Metadata-Version: 2.1
Name: threaded_async
Version: 1.2
Summary: A python library for running async code in background threads.
Classifier: Programming Language :: Python :: 3
Classifier: License :: OSI Approved :: Apache Software License
Classifier: Operating System :: OS Independent
Requires-Python: >=3.8
Description-Content-Type: text/markdown
License-File: LICENSE

# threaded\_async
A self-contained Python library for running async code in background threads.

Python offers two primary forms of concurrency: threads (`threading`) and
asynchronous coroutines (`asyncio`). This library provides support for running
asynchronous coroutines in background threads and includes synchronization
primitives that simplify coordinating between threaded and async code.

Note that in most cases, threading and coroutines are used independently, as
they serve different purposes and solve different problems. Before using this
library, it is worth considering whether combining the two is actually necessary
in your scenario.

## Quick start

Install the `threaded_async` library using `pip install threaded-async`.

Event loops can be created on a background thread by instantiating an
`AsyncRunner` and entering its context. Coroutines can be scheduled on these
background threads by creating a `BackgroundTask`:

```python
import asyncio
import threaded_async

async def foo() -> int:
  """Sleep and return a number."""
  await asyncio.sleep(0.1)
  return 10

with threaded_async.AsyncRunner() as runner:
  # Deploy the coroutine as a task on the background thread's event loop.
  background_task = runner.create_task(foo())
  # Block the current thread waiting for the task to complete.
  print(background_task.wait())
```

A number of synchronization primitives are also provided for bidirectional
communication between threads and async code. These include `Event`, `Queue` and
`Future`. Below is an example of running an async worker that processes a queue
filled by the main thread:

```python
import threaded_async

async def increment_worker(
    in_queue: threaded_async.Queue[int],
    out_queue: threaded_async.Queue[int]):
  """Increment integers from in_queue and put them in out_queue."""
  while True:
    number = await in_queue.get()
    await out_queue.put(number + 1)

with threaded_async.AsyncRunner() as runner:
  in_queue = threaded_async.Queue[int](runner)
  out_queue = threaded_async.Queue[int](runner)
  background_task = runner.create_task(increment_worker(in_queue, out_queue))
  for i in range(10):
    in_queue.put_wait(i)
    print(out_queue.get_wait())
  background_task.cancel()
```

## Control inversion

In some scenarios (e.g., AI scripts controlling video games), it is useful to
be able to deploy async code that interacts with an API, such that the timing
of when API calls are fulfilled is under the precise control of another thread.
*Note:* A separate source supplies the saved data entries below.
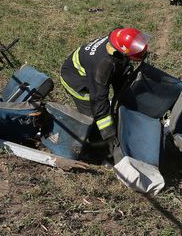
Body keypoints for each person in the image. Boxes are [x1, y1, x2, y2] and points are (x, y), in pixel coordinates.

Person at [60, 28, 150, 159]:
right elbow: (98, 100)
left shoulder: (118, 39)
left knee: (124, 92)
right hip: (77, 81)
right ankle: (97, 149)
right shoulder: (102, 66)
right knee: (92, 116)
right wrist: (109, 134)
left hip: (96, 68)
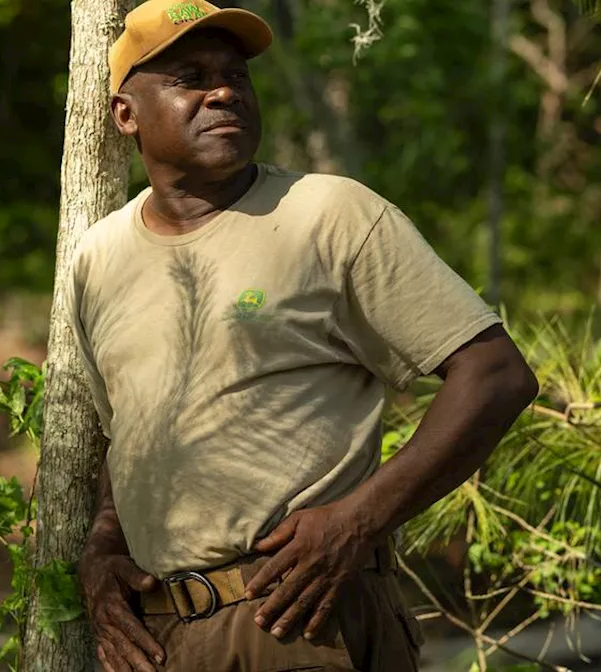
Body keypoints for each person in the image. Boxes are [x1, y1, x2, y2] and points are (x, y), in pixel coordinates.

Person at [66, 1, 539, 670]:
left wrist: (359, 519)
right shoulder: (98, 258)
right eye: (190, 77)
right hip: (161, 641)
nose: (225, 91)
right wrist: (104, 547)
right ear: (126, 113)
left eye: (237, 75)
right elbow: (127, 433)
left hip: (301, 621)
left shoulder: (328, 214)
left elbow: (495, 375)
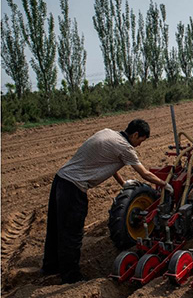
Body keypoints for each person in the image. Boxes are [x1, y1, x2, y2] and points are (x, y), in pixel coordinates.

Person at [41, 119, 173, 284]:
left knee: (55, 226)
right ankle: (71, 276)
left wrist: (123, 184)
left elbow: (107, 163)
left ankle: (50, 266)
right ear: (135, 134)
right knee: (72, 233)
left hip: (61, 179)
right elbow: (145, 174)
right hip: (74, 188)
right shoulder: (125, 148)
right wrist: (166, 185)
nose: (139, 145)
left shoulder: (108, 133)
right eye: (141, 140)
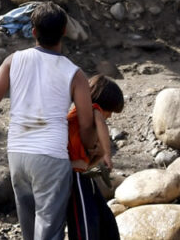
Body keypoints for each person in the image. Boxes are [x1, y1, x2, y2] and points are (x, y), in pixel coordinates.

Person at [0, 3, 99, 240]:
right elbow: (85, 123)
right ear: (64, 31)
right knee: (49, 231)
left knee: (29, 231)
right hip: (51, 157)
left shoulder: (14, 60)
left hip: (18, 153)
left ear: (33, 32)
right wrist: (88, 151)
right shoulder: (75, 73)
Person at [66, 75, 124, 240]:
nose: (110, 116)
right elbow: (101, 124)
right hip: (74, 175)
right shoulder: (91, 109)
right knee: (85, 223)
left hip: (83, 174)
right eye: (110, 111)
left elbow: (88, 160)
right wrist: (106, 153)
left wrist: (97, 157)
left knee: (106, 222)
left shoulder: (83, 119)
Consider the following example script:

```python
async def client_code(client: Stub):
  for i in range(10):
    print(f'Client got: {await client.increment(i)}')
```

Typically, calling the `increment` function would trigger server code that
computes the appropriate result, but we would like the server to decide when to
process client requests. We refer to this pattern as _control inversion_, since
instead of the client request triggering work on the server, the server triggers
the client by providing results to past requests.

This can be accomplished by using queues as described above, but
`threaded_async` provides a convenience `Server` and `Client` class to support
this use case.

```python
from threaded_async.control_inversion import ExecutionRequest
from threaded_async.threaded_async import Future

class Stub(threaded_async.Client):
  """The interface between async coroutine and main thread."""
  async def increment(self, number: int) -> int:
    return await self.execute(Stub.increment, number)

class MyServer(threaded_async.Server):
  """A server that processes increment requests."""

  def _handle_request(
      self, request: ExecutionRequest[int], future: Future[int]):
    if request.fun == Stub.increment:
      # Handle increment request.
      (number,) = request.args
      future.set_result(number + 1)
    else:
      assert False, f"Unknown function {request.fun}"

server = MyServer()
with server:
  client = Stub(server)
  server.create_background_task(client_code(client))
  for i in range(3):
    print('Processing new client requests')
    server.process()
```

This will output the following (assuming synchronized printing):
```
Processing new client requests
Client got: 1
Processing new client requests
Client got: 2
Processing new client requests
Client got: 3
```

The client code waits on the request to the server until the `server.process`
function is called, which provides results and allows the client code to resume
execution.


## Development

To work in the development environment, you will need python 3.8 and pipenv
installed on your system. The following commands can be used to download the
code, set up the environment and run tests.

```bash
git clone https://github.com/agentic-ai/threaded_async.git
cd threaded_async
pipenv sync --dev
pipenv shell
./presubmit.sh  # Run tests / lint / typecheck
```

You can find the github repository
[here](http://github.com/agentic-ai/threaded_async).

Before submitting a pull request, please ensure `./presubmit.sh` completes
without errors.

## More information

Additional information, e.g., about error handling and shutdown behavior can
be found in the [cookbook](examples/cookbook.ipynb).